What impact has SOPHiA GENETICS’ IPO had on your strategy, and how do you reflect on the experience of leading a public company?
We listed in the final week of July 2021, just before the markets began to shift. While it was an important milestone, it did not fundamentally change our strategy. That said, I personally appreciate the discipline and transparency that come with being a public company. One of our reasons for going public was precisely to enhance visibility, to ensure that stakeholders had a clear view of who we are and where we are headed. I believe strongly in transparency and accountability, and public markets demand both. They raise the bar, and I welcome that.
Having to report regularly and respond to investor questions can be a constructive process. Much like engaging with customers in product development, being exposed to a broader set of perspectives, even if you cannot satisfy them all, helps you refine your thinking and sharpen your focus. It forces you to test your assumptions and, ultimately, make better decisions.
What enables SOPHiA GENETICS to sustain a competitive edge in such a fast-moving and complex field?
While the strength of our technology platform is essential, it is ultimately our people, our code, and our network that form the true foundation of SOPHiA GENETICS. I have encountered investors, especially those coming from large tech companies, who underestimate the complexity of integrating AI into healthcare. They often fail to grasp that success in this space requires more than just data and algorithms, it demands a deep understanding of biology, rigorous engineering, and continuous exposure to diverse real-world datasets.
What we have built cannot simply be replicated. Our proprietary code has been shaped by years of collaboration with hospitals and researchers, evolving in tandem with their clinical needs. This direct access to frontline healthcare challenges enables us to refine our platform in meaningful ways. But code alone is not enough. It is our people who translate needs into innovation, who understand both the scientific underpinnings and the technical capabilities to respond to them effectively. And our network of global partners gives us the insight to anticipate what comes next.
As for how we attract talent, it starts with being authentic.
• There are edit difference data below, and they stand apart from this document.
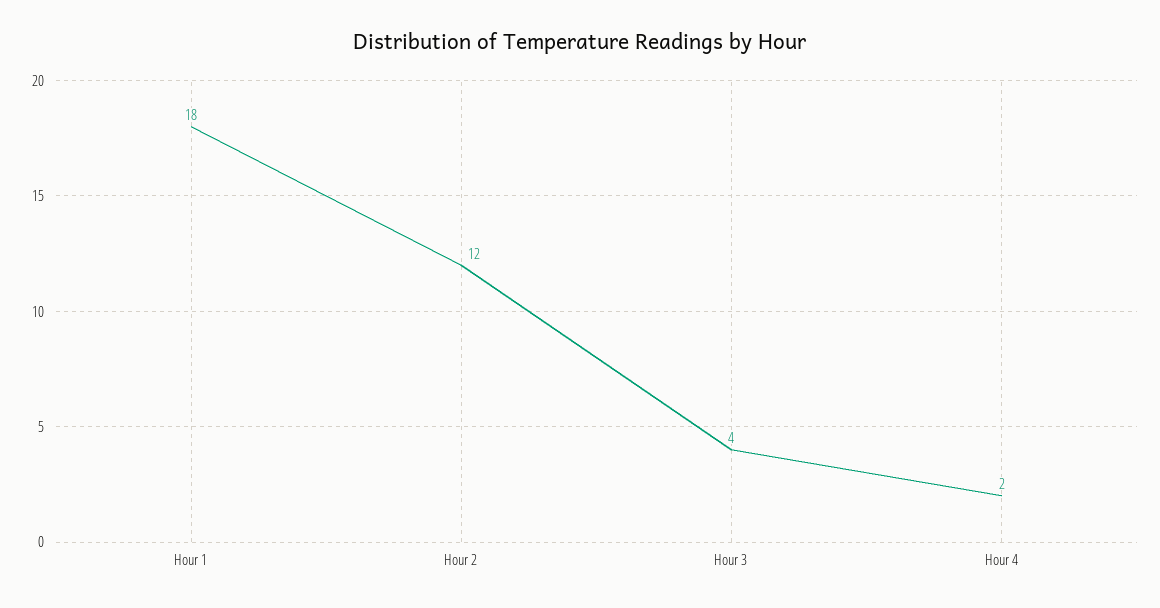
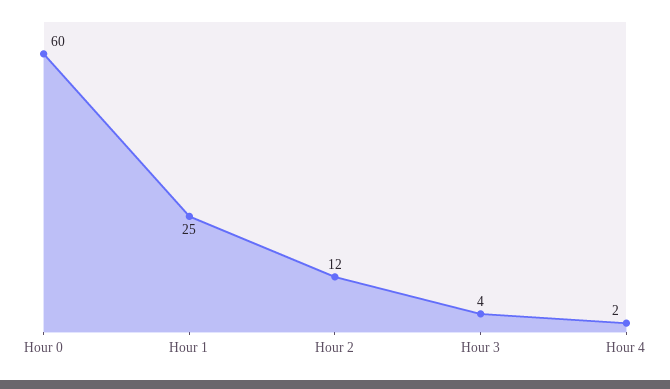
  {
-   "Hour 1": 18,
+   "Hour 1": 25,
    "Hour 2": 12,
    "Hour 3": 4,
-   "Hour 4": 2
+   "Hour 4": 2,
+   "Hour 0": 60
  }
Our mission — to democratise data-driven medicine and apply AI for good — resonates deeply with passionate individuals from both biology and computer science. Many join us from leading institutions such as EPFL, ETH Zurich, École Polytechnique, and Harvard. Personally, I studied at a smaller university (UPPA), which highlights that while we are proud of the impressive backgrounds in our team, what truly matters at SOPHiA GENETICS is passion, hard work, and the desire to make an impact — regardless of where you studied.
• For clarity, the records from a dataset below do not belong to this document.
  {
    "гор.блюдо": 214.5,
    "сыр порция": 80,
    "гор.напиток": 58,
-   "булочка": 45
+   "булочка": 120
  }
What would you like the pharmaceutical industry to consider when it comes to the future of diagnostics?
There is a clear imbalance between the significant value placed on therapies and the comparatively limited investment in diagnostics. This gap is not only problematic for healthcare systems, but also counterproductive for pharmaceutical companies themselves. If testing remains underfunded, the ability to identify eligible patients diminishes, which in turn restricts access to innovative treatments and limits impact.
Pharma needs to recognise that scaling treatment requires scaling diagnostics. I am not advocating direct payments that would raise regulatory concerns, but there must be a structural solution that allows part of the value created by therapies to be reinvested into the broader healthcare ecosystem, particularly hospital testing infrastructure.
This is not a criticism of pharma profitability. Rather, it is a call for alignment. If companies want to reach more patients, accelerate diagnosis, and ensure better outcomes, then diagnostics cannot be left behind. Funding them is not just a societal good, it is also in pharma’s own strategic interest.